◆ What you should do:
Comb the records below for the string "Table" and copy each line where it turns up.

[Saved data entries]
****************************************

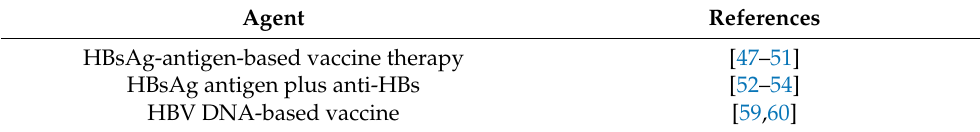
Table 3. HBV antigen-based immune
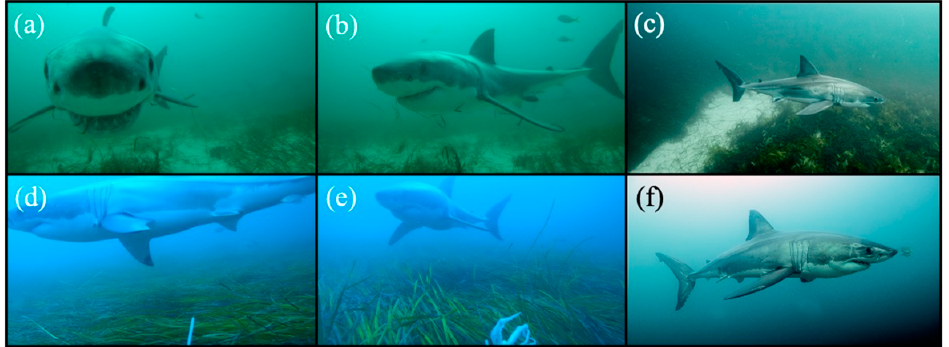
Figure 3. Examples of young-of-the-year (YOY) and juvenile white shark ( Carcharodon carcharias ) interactions on the baited remote underwater video systems (BRUVS; a – e ) and the BlueROV2 ( c , f ). These images were captured at Daw Island, Western Australia—33°51 ′ S, 124°08 ′ E.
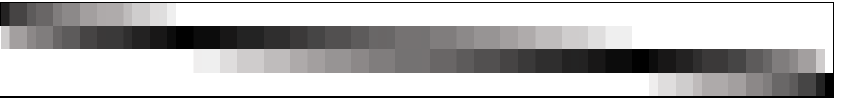
Figure 3. Graphical representation of the probability mass distribution of the Weighted Diagonal algorithm as a heat map, where a probability of one gives black values and zero white values.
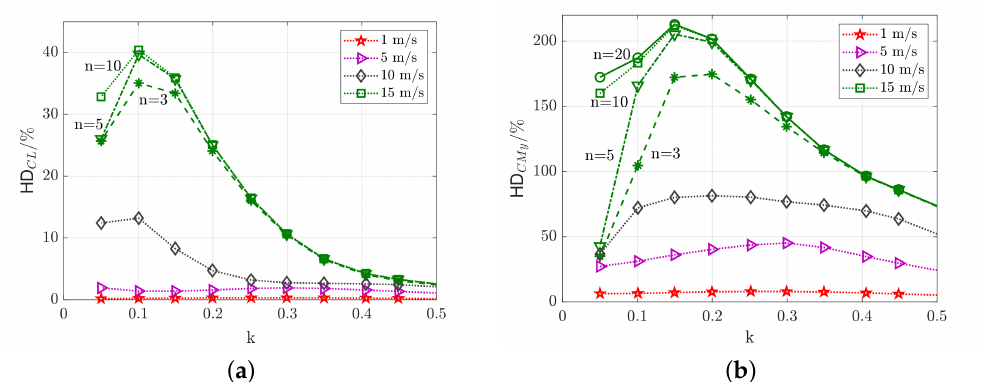
Figure 18. Harmonic distortion for Mach 0.70, ( a ) HD CL (Note: lines for n = 50 and n = 20 coincide with n = 10 and are not displayed), ( b ) HD CMy (Note: the line for n = 50 coincides with n = 20 and is not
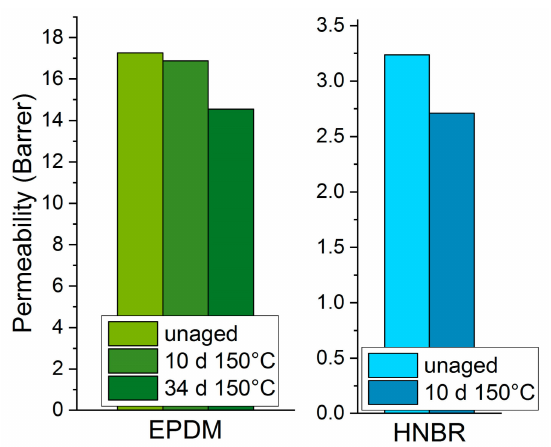
Figure 5. Oxygen permeability of EPDM and HNBR. Note the di ff erent scales for each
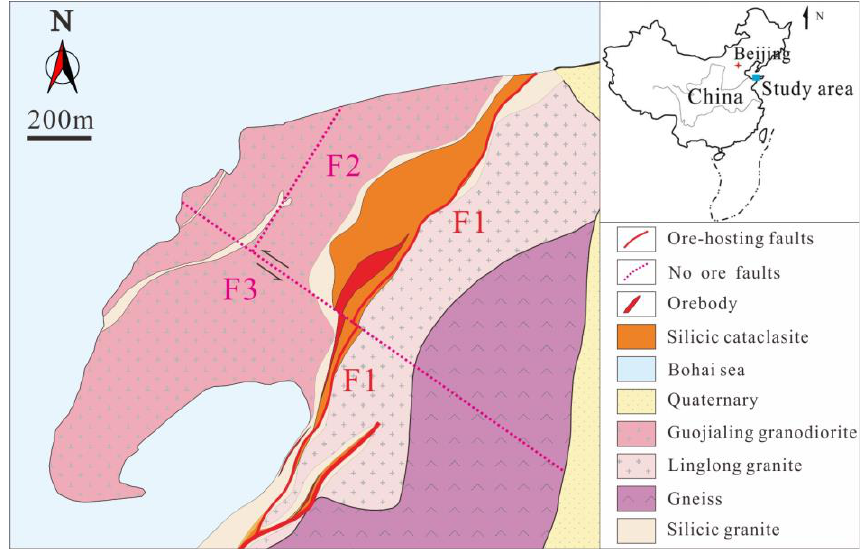
Figure 1. Engineering geological map of the Xinli mining area.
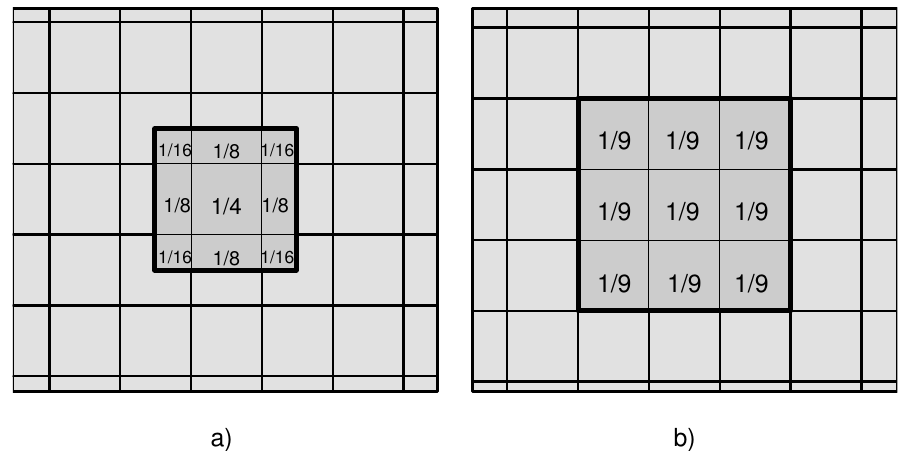
Figure 3. Area proportion occupied by neighbouring pixels for uniform distribution shifts from the center of the pixel, with 1 pixel maximum shift in ( a ) and 1.5 pixel maximum shift in ( b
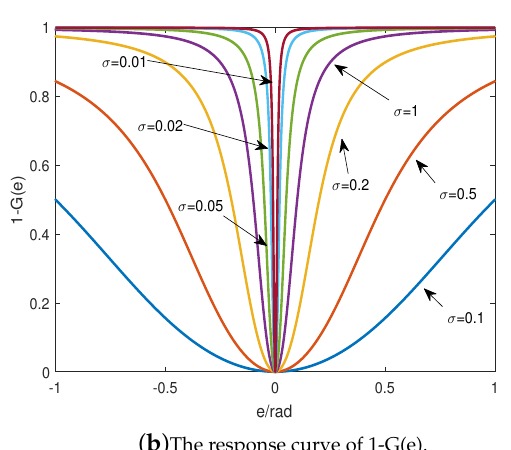
Figure 3. Smooth-switching function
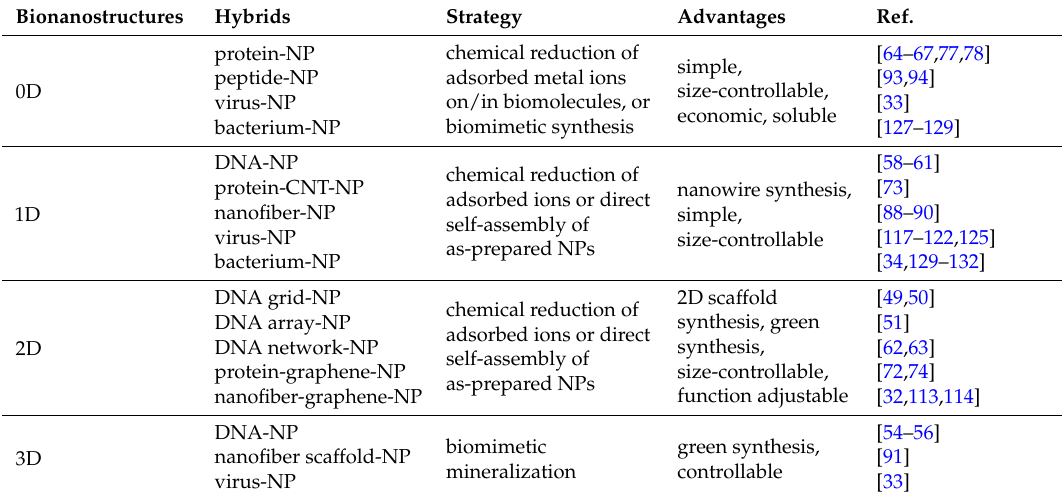
Table 1. Synthesis strategies for the biomimetic hybrid nanomaterials.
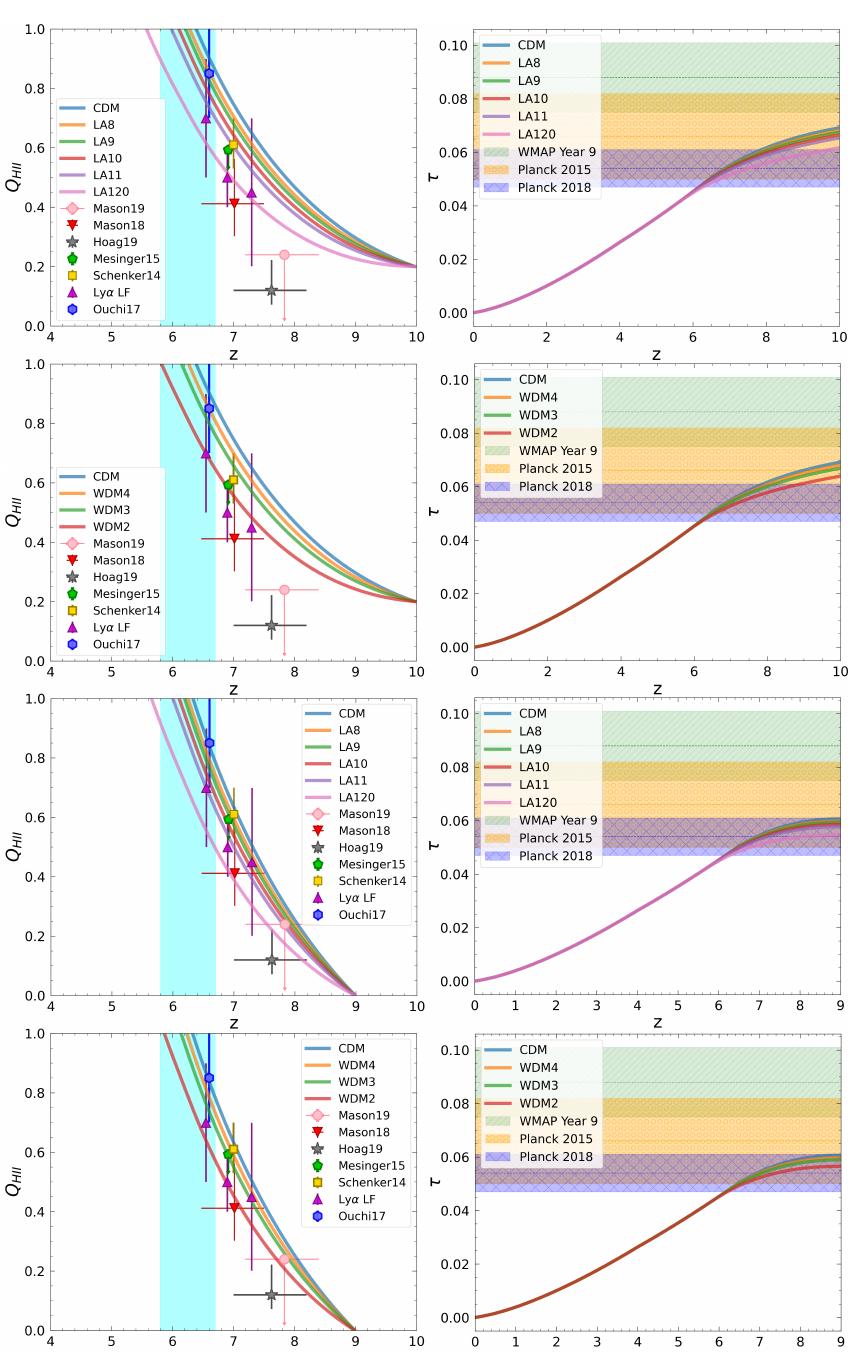
Figure 7. ( Left ): evolution of the filling fraction Q HII , for sterile neutrino and thermal WDM models, with log ( ξ ion / ( erg − 1 Hz )) = 25.2. The two upper panels have initial condition Q HII ( z = 10 ) = 0.2 and f esc = 0.05. The two lower panels are plotted with Q HII ( z = 9 ) = 0.0 and f esc = 0.06. The cyan shaded region indicates our fiducial late-Reionization redshift interval, 5.8 < z < 6.7. The upward triangle labelled Ly α LF includes results by Konno et al. (2014), Konno et al. (2017) and Zheng et al. (2017) [43–45]. ( Right ): electron scattering optical depth for different models, compared with measurements from Planck and WMAP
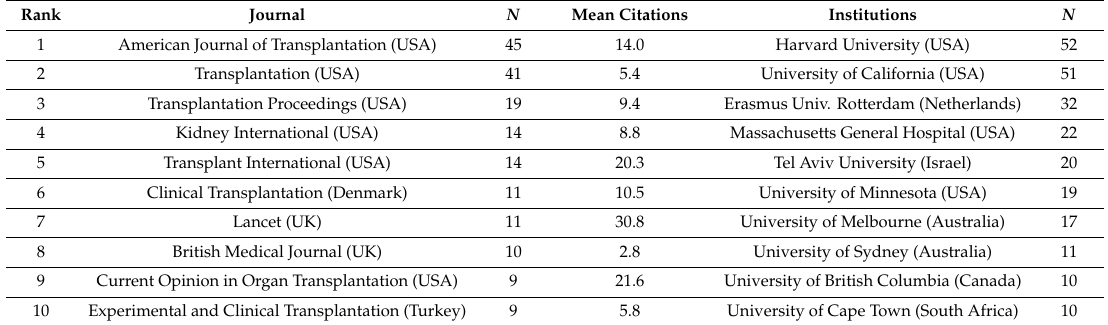
Table 2. Top ten most active journals and institutions on THBOR research.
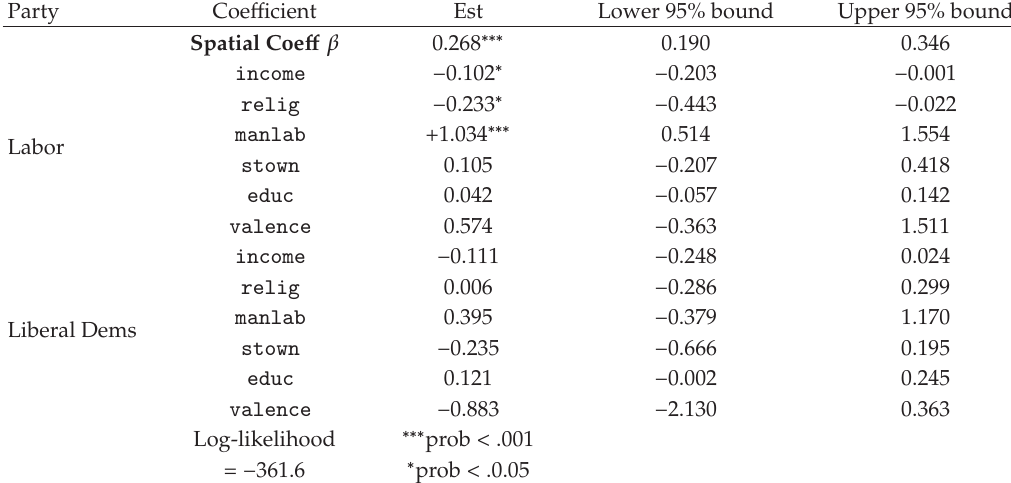
Table 11: British Joint model in 1979 normalized with respect to the conservative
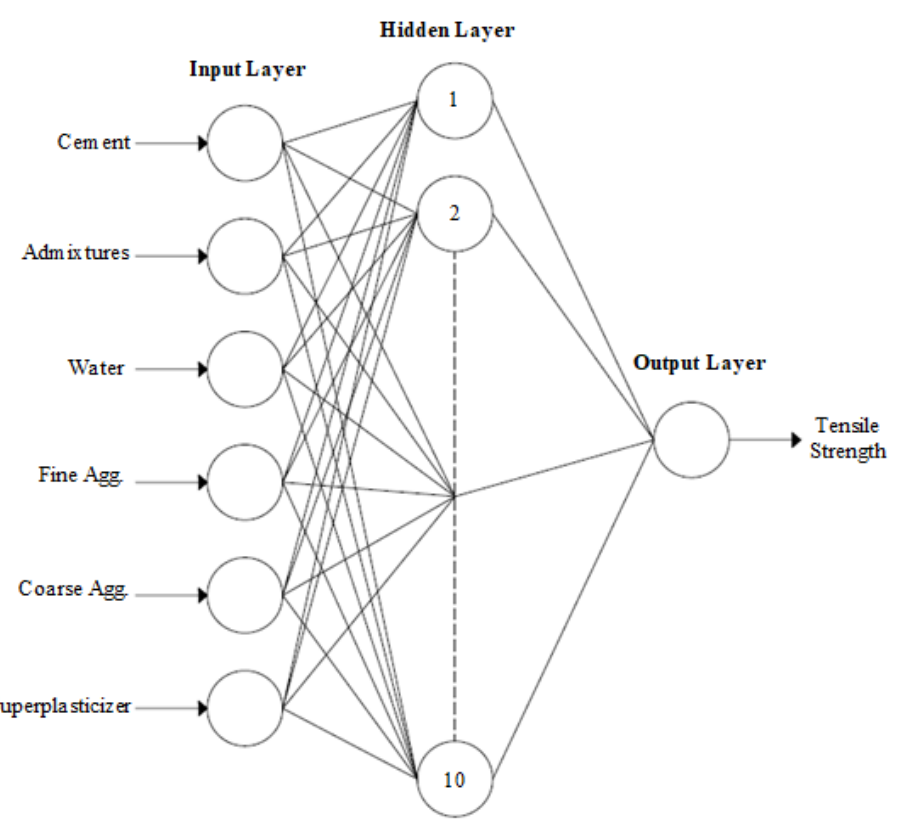
Figure 5. Artificial neural network architecture.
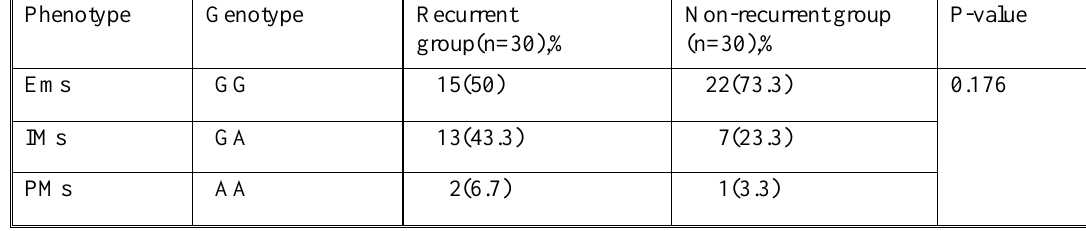
Table 3. Genotype and phenotype association with recurrent ischemic stroke.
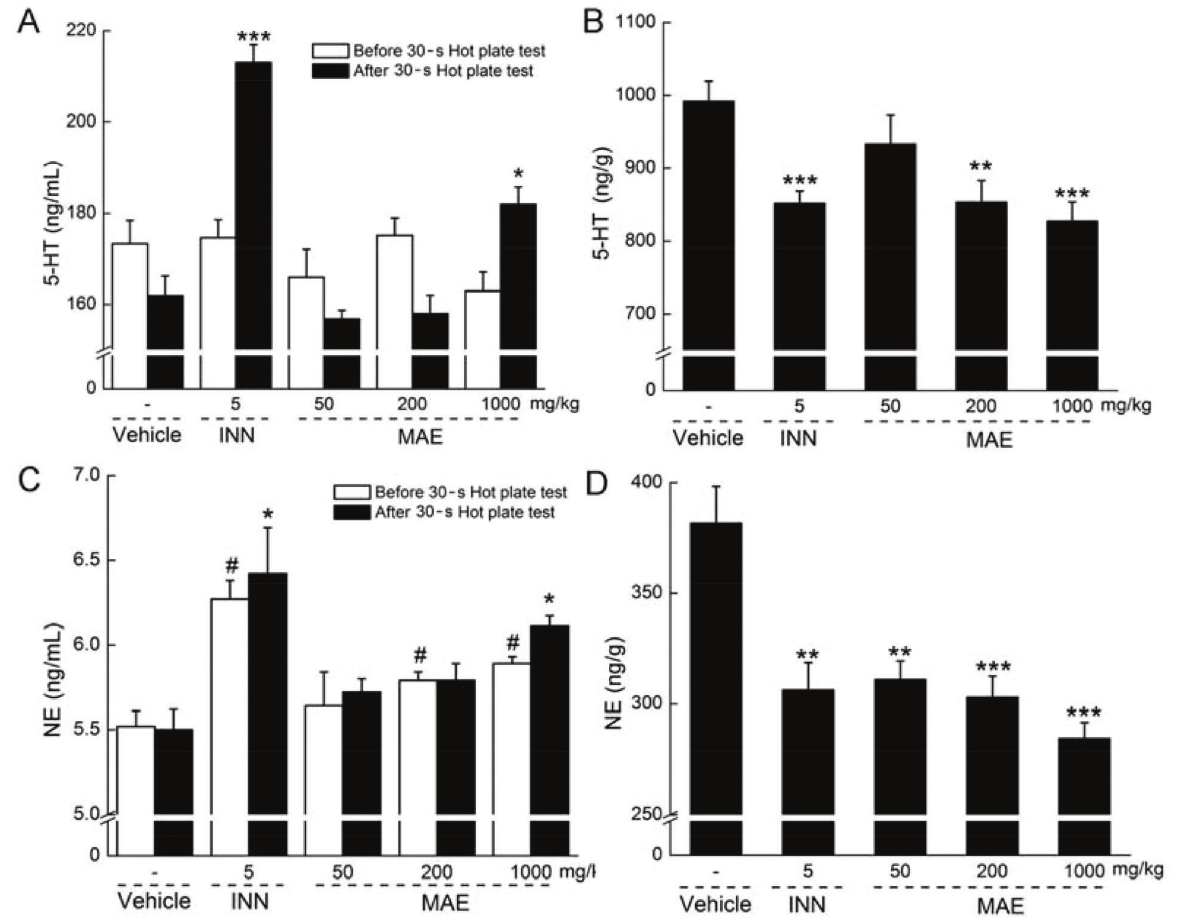
Figure 2. Mice were treated with M. androsaceus extract (MAE) (50, 200, and 1000 mg/kg) and tramadol (INN, 5 mg/kg) for 2 weeks. Before and after 30-s thermal stimulation, blood samples and hypothalamus tissues were collected, and the levels of 5-HT and norepinephrine (NE) in the serum ( A, C ) and hypothalamus ( B, D ) were analyzed using ELISA. Data are reported as means ± SE (n=10). # P o 0.05 and ### P o 0.001 vs control group (before 30-s thermal stimulation); *P o 0.05, **P o 0.01, and ***P o 0.001 vs vehicle group (after 30-s thermal stimulation) (one-way ANOVA followed by Dunn ’ s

****************************************

◆ Answer box:
Table 3. HBV antigen-based immune
Table 1. Synthesis strategies for the biomimetic hybrid nanomaterials.
Table 2. Top ten most active journals and institutions on THBOR research.
Table 11: British Joint model in 1979 normalized with respect to the conservative
Table 3. Genotype and phenotype association with recurrent ischemic stroke.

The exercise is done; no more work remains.